DESCRIPTION OF THE TASK.
When a line below contains the word "abdomen", it counts toward the total; give that total and nothing besides.

[Collected data]

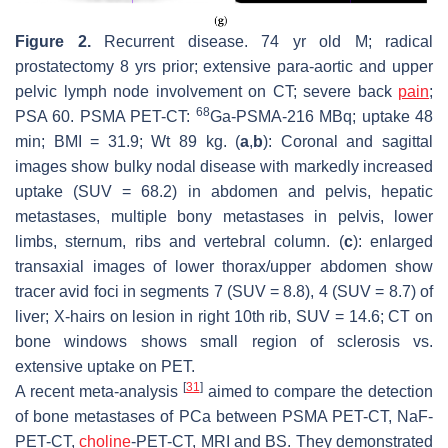
Figure 2.
Recurrent disease. 74 yr old M; radical
prostatectomy 8 yrs prior; extensive para-aortic and upper
pelvic lymph node involvement on CT; severe back
pain
;
68
PSA 60. PSMA PET-CT:
Ga-PSMA-216 MBq; uptake 48
min; BMI = 31.9; Wt 89 kg. (
a
,
b
): Coronal and sagittal
images show bulky nodal disease with markedly increased
uptake (SUV = 68.2) in abdomen and pelvis, hepatic
metastases, multiple bony metastases in pelvis, lower
limbs, sternum, ribs and vertebral column. (
c
): enlarged
transaxial images of lower thorax/upper abdomen show
tracer avid foci in segments 7 (SUV = 8.8), 4 (SUV = 8.7) of
liver; X-hairs on lesion in right 10th rib, SUV = 14.6; CT on
bone windows shows small region of sclerosis vs.
extensive uptake on PET.
[
31
]
A recent meta-analysis
aimed to compare the detection
of bone metastases of PCa between PSMA PET-CT, NaF-
PET-CT,
choline
-PET-CT, MRI and BS. They demonstrated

ANSWER TO THIS EXERCISE.
2